◆ **Exercise brief**: Go through the entries below line by line and tally those holding "shoulder"; write only the tally.

####################

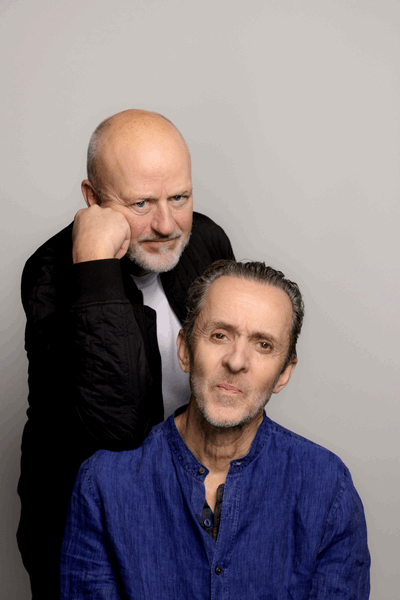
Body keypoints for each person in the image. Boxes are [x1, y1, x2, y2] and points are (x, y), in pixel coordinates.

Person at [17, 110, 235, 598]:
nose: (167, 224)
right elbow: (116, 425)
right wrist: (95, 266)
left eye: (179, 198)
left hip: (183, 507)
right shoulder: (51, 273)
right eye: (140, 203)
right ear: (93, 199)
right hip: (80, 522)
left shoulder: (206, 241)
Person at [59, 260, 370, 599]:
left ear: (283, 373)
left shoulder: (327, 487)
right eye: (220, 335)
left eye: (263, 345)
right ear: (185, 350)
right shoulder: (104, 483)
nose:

####################

◆ **Task answer**: 4